_Çalışmanın Amacı_
Lütfen aşağıdaki Diyarbakır'daki anma haberine dayanarak şu soruları yanıtlayın:
(a) Haber hangi tarih ve saatte yayımlanmış?
(b) Anma etkinliğini hangi dernek düzenlemiş?
(c) Sur'da gerçekleştirilen atölyenin adı nedir?

_Verilen Metin_
++++++++++++++++++++
4 Haziran 2022 19:28

Diyarbakır'da 5 Haziran, Suruç ve 10 Ekim anılıyor

Diyarbakır'da 10 Ekim, 5 haziran ve Suruç katliamlarında yakınlarını kaybeden aileler bir araya gelerek 'Katliamların 7. Yılında Bellek ve İyileşme' adlı anma etkinliğini düzenledi.

Diyarbakır'da 5 Haziran, Suruç ve 10 Ekim anılıyor

Fotoğraf: Evrensel

Diyarbakır'da 10 Ekim Derneği, 'Katliamların 7. Yılında Bellek ve İyileşme' adlı anma etkinliği düzenledi. 10 Ekim, 5 Haziran ve Suruç'ta yakınların kaybeden ailelerin bir araya geldiği anma etkinliğine sivil toplum örgütleri de katıldı. Yarın da devam edecek olan anma etkinliğinin ilk gününde; Sur'da gerçekleştirilen 'Örgülerle Bellek ve İyileşme' atölyesi ile 5 Haziran, Suruç ve 10 Ekim katliamlarında yaşamını yitirenlerin isimleri örgü ile dikilerek sergilendi.
++++++++++++++++++++
_Kayıtlar_
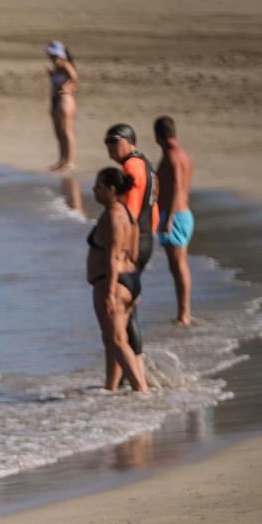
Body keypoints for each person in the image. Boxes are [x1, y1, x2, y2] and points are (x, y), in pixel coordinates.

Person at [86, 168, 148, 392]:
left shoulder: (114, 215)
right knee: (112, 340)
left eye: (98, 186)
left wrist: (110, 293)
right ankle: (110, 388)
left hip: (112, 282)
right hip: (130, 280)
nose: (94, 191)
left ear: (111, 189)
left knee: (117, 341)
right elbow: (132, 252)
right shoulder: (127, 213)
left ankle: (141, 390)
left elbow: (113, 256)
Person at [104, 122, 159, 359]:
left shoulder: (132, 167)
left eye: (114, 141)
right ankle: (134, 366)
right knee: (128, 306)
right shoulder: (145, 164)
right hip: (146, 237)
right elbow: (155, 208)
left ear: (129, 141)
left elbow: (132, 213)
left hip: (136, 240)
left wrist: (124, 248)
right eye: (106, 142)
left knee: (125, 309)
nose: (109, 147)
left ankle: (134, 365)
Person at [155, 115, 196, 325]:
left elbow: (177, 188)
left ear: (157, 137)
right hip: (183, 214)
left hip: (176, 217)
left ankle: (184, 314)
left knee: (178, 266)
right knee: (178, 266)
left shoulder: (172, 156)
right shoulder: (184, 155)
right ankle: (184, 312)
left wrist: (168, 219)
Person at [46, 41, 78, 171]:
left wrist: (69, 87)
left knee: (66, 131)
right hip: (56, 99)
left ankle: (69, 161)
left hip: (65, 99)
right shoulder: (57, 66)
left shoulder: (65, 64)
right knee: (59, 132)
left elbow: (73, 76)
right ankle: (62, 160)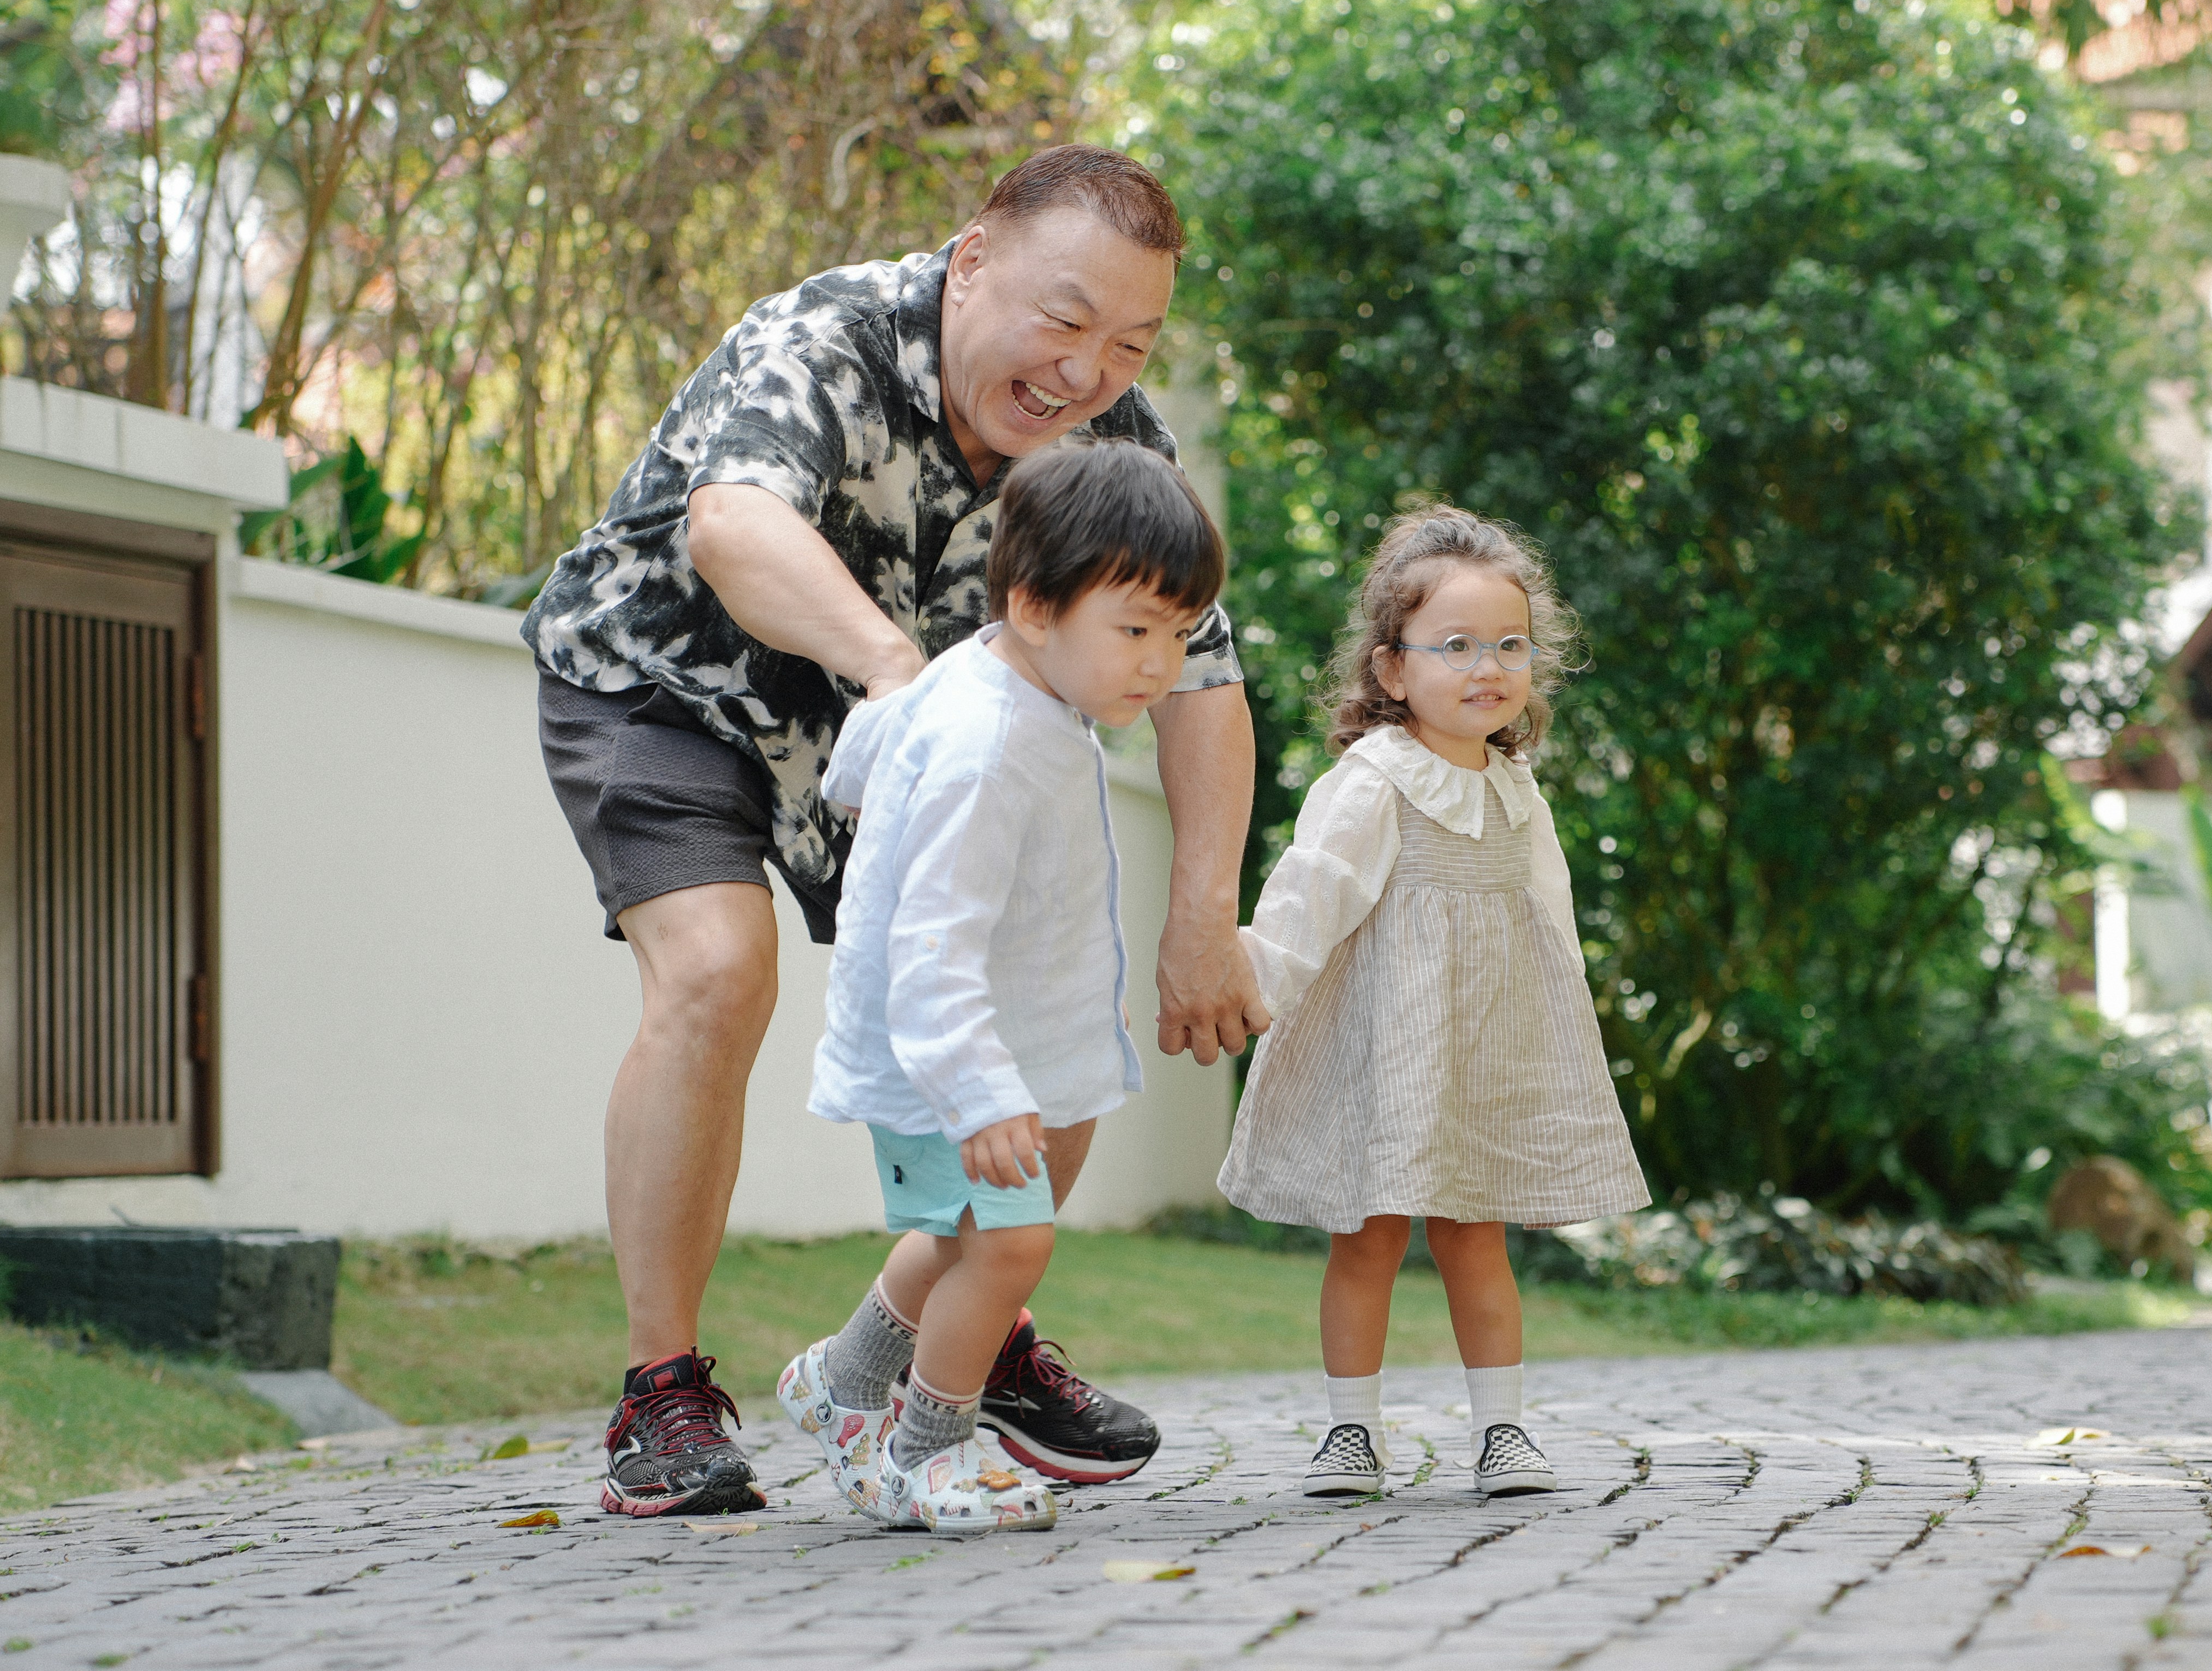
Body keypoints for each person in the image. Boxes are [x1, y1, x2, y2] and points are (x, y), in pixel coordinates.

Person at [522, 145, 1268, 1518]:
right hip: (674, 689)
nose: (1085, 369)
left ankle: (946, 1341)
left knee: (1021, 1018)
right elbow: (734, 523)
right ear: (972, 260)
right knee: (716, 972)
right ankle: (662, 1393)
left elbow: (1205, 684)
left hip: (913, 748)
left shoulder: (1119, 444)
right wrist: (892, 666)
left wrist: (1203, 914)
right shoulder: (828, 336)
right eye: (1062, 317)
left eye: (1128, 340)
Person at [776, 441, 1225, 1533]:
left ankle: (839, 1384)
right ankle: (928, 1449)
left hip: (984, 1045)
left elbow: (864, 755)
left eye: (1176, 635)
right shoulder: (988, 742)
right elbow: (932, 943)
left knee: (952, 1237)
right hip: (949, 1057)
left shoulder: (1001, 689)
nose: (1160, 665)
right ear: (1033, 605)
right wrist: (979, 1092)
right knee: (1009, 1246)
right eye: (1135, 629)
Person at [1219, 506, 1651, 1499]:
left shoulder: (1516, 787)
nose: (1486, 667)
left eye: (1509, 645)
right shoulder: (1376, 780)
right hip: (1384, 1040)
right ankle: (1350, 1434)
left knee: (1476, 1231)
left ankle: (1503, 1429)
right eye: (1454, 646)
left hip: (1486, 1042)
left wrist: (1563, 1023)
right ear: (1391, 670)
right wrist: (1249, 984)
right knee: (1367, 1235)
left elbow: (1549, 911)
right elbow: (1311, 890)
++++++++++++++++++++
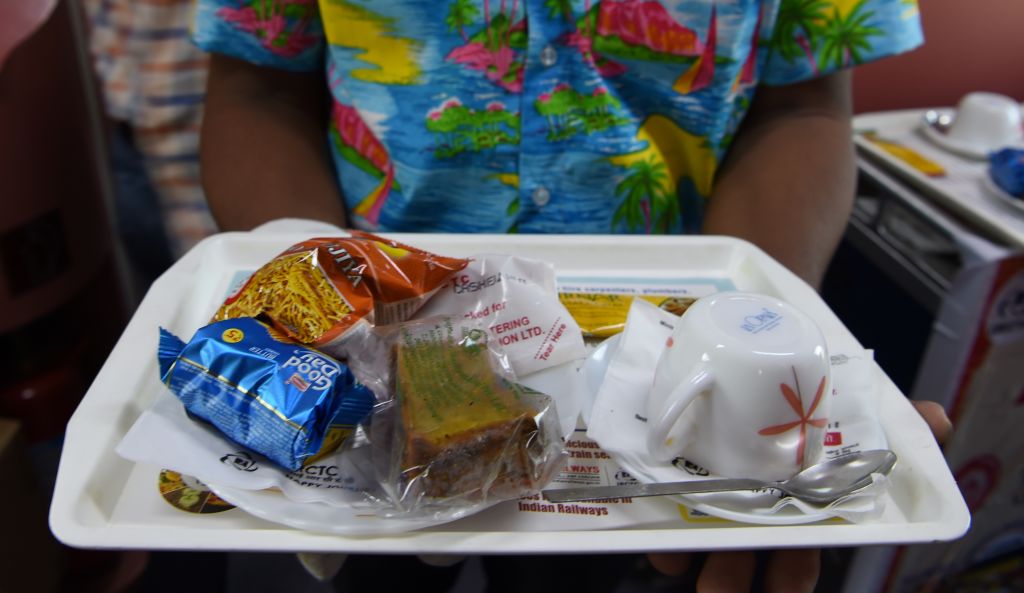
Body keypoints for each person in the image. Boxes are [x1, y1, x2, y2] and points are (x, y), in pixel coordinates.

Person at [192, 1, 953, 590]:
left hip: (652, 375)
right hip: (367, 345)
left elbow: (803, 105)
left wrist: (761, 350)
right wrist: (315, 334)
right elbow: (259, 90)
++++++++++++++++++++
_Yanıt_
(a) 4 Haziran 2022, saat 19:28.
(b) 10 Ekim Derneği.
(c) 'Örgülerle Bellek ve İyileşme'.